Fears of imminent boomer mass retirement overblown: demographer Foot
Friday, September 30, 2005TORONTO (CP) – Worries about an imminent mass retirement of the baby-boom generation are overdone, but most of the boomers are entering their peak investment years, says demographer David Foot.
He also told the Investment Funds Institute of Canada convention Thursday that governments are spending on child care just as the number of small children is dropping, and are fretting about health-care costs which are about to decline for a decade.
And financial service providers who depend on 20-something people to design web pages primarily used by people over 40 are likely failing to communicate with their wealth-management clients, said the country’s best-known expert on population trends.
Much has been made of the fact that the oldest boomers are about to turn 60, Foot observed.

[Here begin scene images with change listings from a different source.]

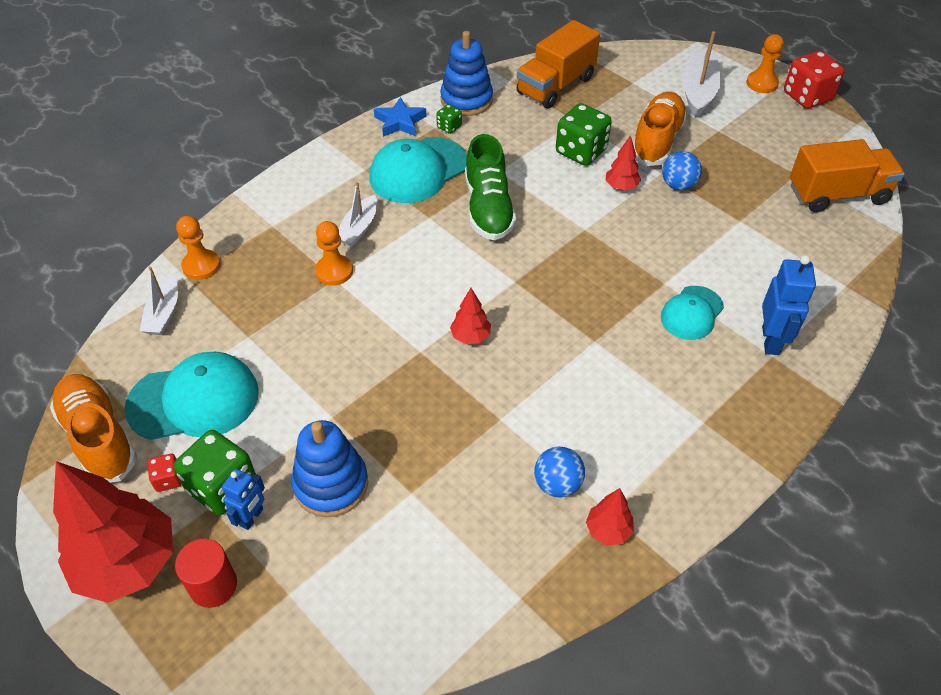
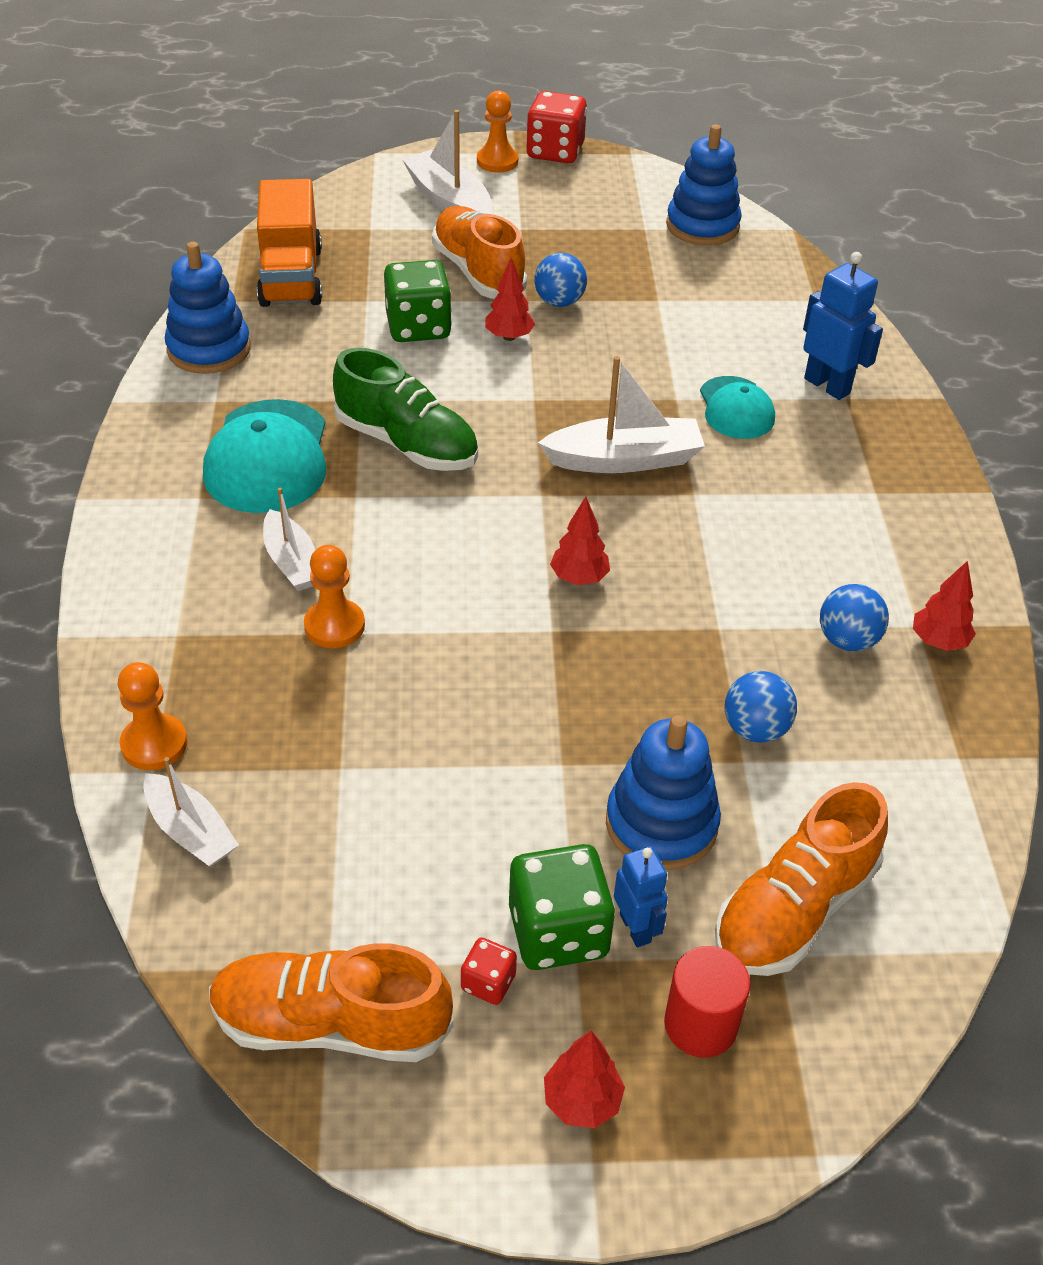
camera: 50 degrees left, 5 degrees down
red tree [53,461,173,603] -> red tree [544,1031,625,1128], size x0.45
turquoise cap [124,352,259,440] -> none
blue star [374,97,426,137] -> none
green dice [436,104,462,134] -> none
orange truck [790,139,905,212] -> blue stacking toy [666,124,742,246]
none -> white boat [538,356,705,473]
none -> orange shoe [715,782,888,976]
none -> blue ball [725,671,797,743]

But the bulk of the members of the Canadian boomer generation – born between 1947 and 1966, peaking in 1960 – are in their 40s: “they’re not retiring for at least another 15 to 20 years.”
The Canadian health care system is currently labouring under the demands of a previous large generation born during the Roaring ’20s, he said.
These parents of the boomers are 75 to 85, the peak age for medical spending, Foot observed, but will be followed by the tiny cohort of people born during the Great Depression of the 1930s.
And with the average Canadian woman now having only 1.5 children after a 1990s drop in births, the government “is finally getting around to negotiating very serious day-care arrangements just when the demand for day care in this country is plummeting.”
Fears of a looming labour shortage are equally misplaced, he said, caustically juxtaposing business predictions of a lack of workers with exploding college enrolments: “You look at these two articles on the same page of the newspaper, and you say: ‘Well, I guess business doesn’t think they’re ever going to graduate.’ ”
In the next five or 10 years “we’re going to have plenty of bright, young, beautiful, aggressive and well-trained workers,” he said.
“Now is not the time to raise immigration levels in this country – and that is not an anti-immigrant comment; I am an immigrant,” said the English-born, Australian-raised Foot, who became suddenly famous with his 1996 book Boom, Bust and Echo, arguing that two-thirds of everything can be explained by demographics.
The boomers, one-third of Canadians, continue to drive “the megatrends for all businesses” and increasingly are “vigilante investors,” he warned the mutual fund industry conference.
“In your 40s, you sort of buy mutual funds to get your feet a little wet in the stock market and spread your risk because you don’t have very much to invest,” he said.
“In your 50s, you’ve got more and more money, and increasingly you’re leaving mutual funds behind and start investing on your own.”
Most of the boomers, still in their 40s, have yet to come into their heaviest investing years.
But people’s “technology skills congeal around age 30” and Internet use declines with age, he noted.
“I actually think the very first question on any website should be: If you’re under 40, click here; if you’re over 40 click here,” he said.
The under-40 website should throb with elaborate graphics – “the very thing that when a 60-year-old tries to access it, it crashes her aging computer,” while the over-40 site should feature large print and easily downloadable content.
“Let’s get it clear: in your 20s you have no money to save; in your 30s and 40s the kids eat you out of house and home. You don’t save for your retirement until your 50s.”
And it’s a myth that people older than 50 invest conservatively, Foot said.
“When do you put most money into risky assets? In your late 50s and early 60s – this is when you maximize stocks in your portfolio. This is when you can afford to take the most risk. This is where the front end of the baby boom is today.”
Insights from demographer David Foot:
“If you’ve had a one-child policy for 25 years, you’re going to run out of young workers. That means China is no longer going to be a low-cost producer. China is going to run out of young workers and wages are going to go up quite dramatically.”
“There’s always going to be lots of young workers in India. India will remain a low-cost competitor; China will not. These two countries are heading into two entirely different futures.”
“The (U.S.) president’s state, Texas, looks much more like Alberta: it is much younger (than the rest of the country), and this is why a president from Texas will never understand how important health care is in Massachusetts, or a politician from Alberta will never get elected in Nova Scotia.”
“A hundred million people in Mexico, 60 per cent of them under age 30: a great place to sell lots of cheap beer. Now, if you don’t create jobs for these young people, either they’ll leave, or they’re going to tear your country apart. . . . NAFTA was a very convenient way to move manufacturing jobs down into Mexico. It was actually an anti-immigration policy for the U.S.”
“You need to divide the housing market up. . . . Small condos for young consumers, the children of the boomers coming through, will probably do all right. The big-box house in the suburbs, I’m not terribly optimistic on this one. . . . But vacation properties for people in their 50s and 60s, you haven’t seen anything yet.”